A parent recently reported that he recognizes that he needs “some help.” He stated, “I know what I am supposed to do,” but then he cringed and said, “but I find myself yelling at the kids a lot. More than I should. I don’t get it.” This father reported that he actually pushed his son onto the floor having become angry about the son’s behavior to a sibling. “I did the same thing to him that he did to his brother, and it was okay for me to do it. That’s crazy!” This parent’s problem is that in the calmer moments, he is able to reflect on what he did. But in the heat of the moment, he responds much as someone else likely did a long, long time ago—his parents.
When we are children in a family, we are constantly exposed to everything that goes on in the family. This happens 24 hours a day, day in and day out. As we experience these events, we record them like a DVD in our brain. After a while, there is so much stored memory that we have to think very little about what to do. We have seen it so many times, we can replicate the behavior with our eyes closed. And, we often do. The original problem occurs when older people in our families of origin engage in problematic behaviors such as yelling, fighting, and just being disrespectful to each other. All this time, the children are watching and listening. After the child has watched and listened enough, he tries out the same behavior. When he does, someone may yell at him, chastise him, scold him, and he learns even more.

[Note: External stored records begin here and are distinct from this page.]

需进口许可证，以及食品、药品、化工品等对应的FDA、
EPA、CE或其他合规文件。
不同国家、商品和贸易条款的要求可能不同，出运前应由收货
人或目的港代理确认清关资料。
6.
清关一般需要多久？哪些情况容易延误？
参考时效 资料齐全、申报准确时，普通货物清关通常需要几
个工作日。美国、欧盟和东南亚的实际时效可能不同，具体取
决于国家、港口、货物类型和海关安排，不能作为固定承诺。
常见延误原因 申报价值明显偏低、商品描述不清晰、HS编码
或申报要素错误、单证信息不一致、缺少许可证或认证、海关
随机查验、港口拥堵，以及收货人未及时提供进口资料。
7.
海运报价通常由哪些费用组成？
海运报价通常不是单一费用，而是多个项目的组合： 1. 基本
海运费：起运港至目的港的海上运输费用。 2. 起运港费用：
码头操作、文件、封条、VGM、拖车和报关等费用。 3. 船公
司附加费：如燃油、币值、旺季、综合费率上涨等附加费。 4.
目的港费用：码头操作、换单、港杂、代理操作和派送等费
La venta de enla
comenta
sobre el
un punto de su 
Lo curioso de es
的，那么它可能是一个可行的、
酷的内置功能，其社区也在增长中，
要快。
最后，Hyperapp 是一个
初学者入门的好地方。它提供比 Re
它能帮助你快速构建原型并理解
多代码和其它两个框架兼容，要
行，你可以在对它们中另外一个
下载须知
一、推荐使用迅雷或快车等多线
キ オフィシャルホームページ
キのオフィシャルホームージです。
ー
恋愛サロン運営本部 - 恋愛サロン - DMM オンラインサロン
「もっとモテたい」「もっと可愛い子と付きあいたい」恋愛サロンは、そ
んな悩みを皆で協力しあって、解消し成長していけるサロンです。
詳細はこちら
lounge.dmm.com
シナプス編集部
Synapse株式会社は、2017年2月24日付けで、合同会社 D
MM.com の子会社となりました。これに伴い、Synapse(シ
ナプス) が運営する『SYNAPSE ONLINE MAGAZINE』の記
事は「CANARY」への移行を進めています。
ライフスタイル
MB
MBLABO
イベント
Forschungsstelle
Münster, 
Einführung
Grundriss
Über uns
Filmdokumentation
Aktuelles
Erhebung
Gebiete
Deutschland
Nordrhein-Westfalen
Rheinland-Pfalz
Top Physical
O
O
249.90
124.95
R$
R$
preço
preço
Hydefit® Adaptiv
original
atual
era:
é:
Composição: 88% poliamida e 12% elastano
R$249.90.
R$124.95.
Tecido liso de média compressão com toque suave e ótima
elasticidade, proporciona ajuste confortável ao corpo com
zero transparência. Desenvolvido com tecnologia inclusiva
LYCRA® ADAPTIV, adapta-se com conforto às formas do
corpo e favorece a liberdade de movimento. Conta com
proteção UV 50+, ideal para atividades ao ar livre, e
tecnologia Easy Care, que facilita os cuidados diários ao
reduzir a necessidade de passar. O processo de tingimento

By the time that boy becomes a man and a father, he has practiced being disrespectful so many times, he is quick to display the behavior with his children and others. And, so it goes.
What is a parent to do? For starters, we have to recognize that we often cannot rely on what we learned from our parents to automatically be the best response for our own family. We can learn to WAIT and then DECIDE on WHAT to do. Nothing will change should we take our time to decide how best to handle a situation with our child. What is the hurry anyway? Moreover, if we take our time to make a decision rather than quickly respond much like the father above did (which implies that he was not thinking, but REACTING), then we will be teaching our children how to best handle problematic situations with consideration and deliberation. Plus, we will make better decisions about what to do in family situations rather than hurting our children and later feeling unhappy regarding our impulsive and aggressive behavior.
We have to think ahead about how we might want to respond to the children’s behavior. This is called “rehearsal.” By thinking ahead of time how we can respond, we are preparing ourselves for the upcoming event. Once it arises, we may be able to catch ourselves and recognize, “Hey, this is one of those times. Let’s think about this.” Finally, you can then CHOOSE to exact a measure of discipline on these children whom you love. Remember, your task is to help them learn to correct their mistakes, not hurt them and make them feel ashamed. Later, ask your child how he could have behaved differently when his brother took his bike or his sister threw something at him. By encouraging our children to REHEARSE, they can become prepared for crises as well. Teaching your children to be thoughtful through your own thoughtful behavior is an excellent parental task to take on. Then, you can really be yourself as a parent.